The scope of Etkind's studies is astounding, as are his intellectual acumen and ability to deploy approaches from different disciplines into the production of a cogent, often memorably aphoristic style of writing. In his conclusion (Ch. 10), he describes his preferred method of critical analysis, New Historicism, as “necessarily eclectic. One of its obvious goals is to dissolve the boundaries between texts and not-texts, literature and not-literature, and in general the boundaries between genres, disciplines, and institutions” (533). The same could be said of his book as a whole: it is a brilliantly eclectic collection of essays, loosely organized around the topic of the Russo-American cultural exchange over two centuries, which mixes together historiography, psychoanalysis, philosophy, political science, and literary interpretation with sometimes debatable, yet always thought-provoking results. Occasionally, one wishes the breadth of his studies were matched by an in-depth investigation of important topics (for example, there's much more that could be said about the comparison between the treatment of Russian serfs and African American slaves in the products of the earliest cross-cultural contact between Russia and America), yet Etkind would also be the first to admit that his work is not intended to be exhaustive; his book is meant to be the impetus for further intellectual conversations about the past and the future of the Russo-American encounter.

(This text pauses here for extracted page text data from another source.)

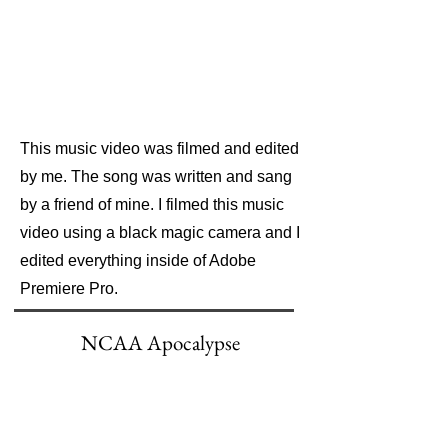
This music video was filmed and edited
by me. The song was written and sang
by a friend of mine. I filmed this music
video using a black magic camera and I
edited everything inside of Adobe
Premiere Pro.
NCAA Apocalypse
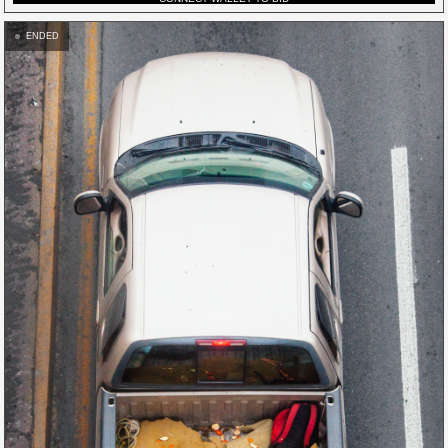
ENDED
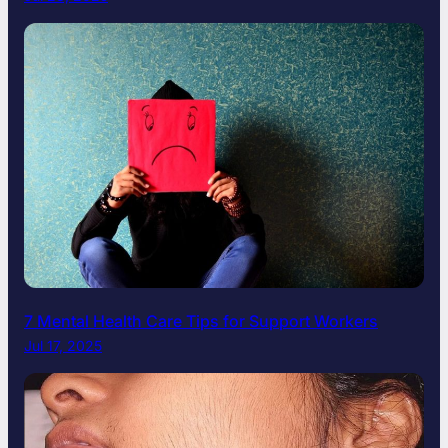
7 Mental Health Care Tips for Support Workers
Jul 17, 2025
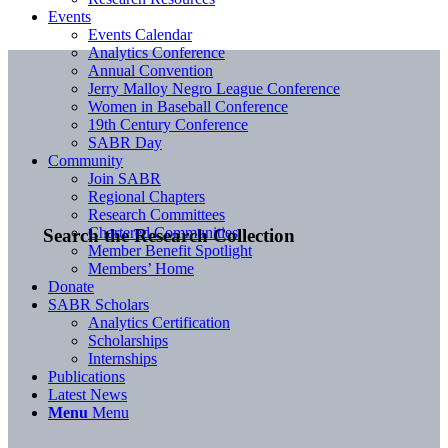
Events
Events Calendar
Analytics Conference
Annual Convention
Jerry Malloy Negro League Conference
Women in Baseball Conference
19th Century Conference
SABR Day
Community
Join SABR
Regional Chapters
Research Committees
Chartered Communities
Search the Research Collection
Member Benefit Spotlight
Members’ Home
Donate
SABR Scholars
Analytics Certification
Scholarships
Internships
Publications
Latest News
Menu
Menu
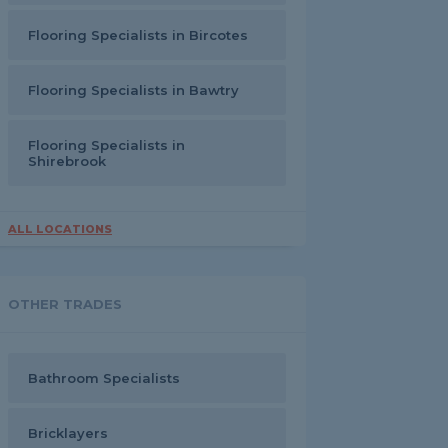
Flooring Specialists in Bircotes
Flooring Specialists in Bawtry
Flooring Specialists in
Shirebrook
ALL LOCATIONS
OTHER TRADES
Bathroom Specialists
Bricklayers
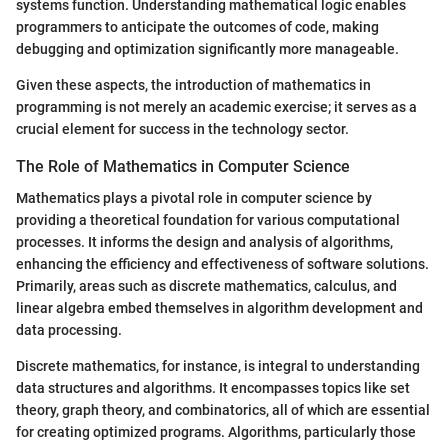
systems function. Understanding mathematical logic enables
programmers to anticipate the outcomes of code, making
debugging and optimization significantly more manageable.
Given these aspects, the introduction of mathematics in
programming is not merely an academic exercise; it serves as a
crucial element for success in the technology sector.
The Role of Mathematics in Computer Science
Mathematics plays a pivotal role in computer science by
providing a theoretical foundation for various computational
processes. It informs the design and analysis of algorithms,
enhancing the efficiency and effectiveness of software solutions.
Primarily, areas such as discrete mathematics, calculus, and
linear algebra embed themselves in algorithm development and
data processing.
Discrete mathematics, for instance, is integral to understanding
data structures and algorithms. It encompasses topics like set
theory, graph theory, and combinatorics, all of which are essential
for creating optimized programs. Algorithms, particularly those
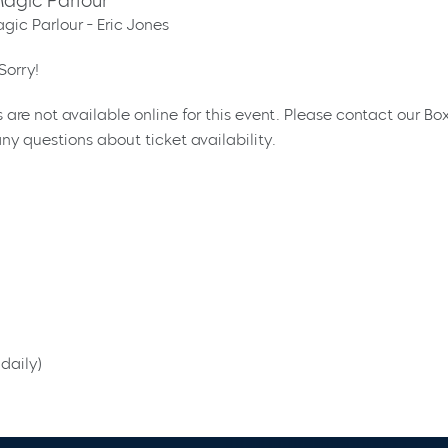
agic Parlour
gic Parlour - Eric Jones
Sorry!
s are not available online for this event. Please contact our Bo
ny questions about ticket availability.
daily)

Today, as Putin's war with Ukraine rages on, it is crucial that we understand better the history and psychology of Russia's relationship with the west. If, as Etkind suggests as well, Russians have always constructed their national identity as a response to the west, and America in particular, that past can provide valuable lessons for our present moment, which means that Tolkovanie puteshestvii is more relevant than ever.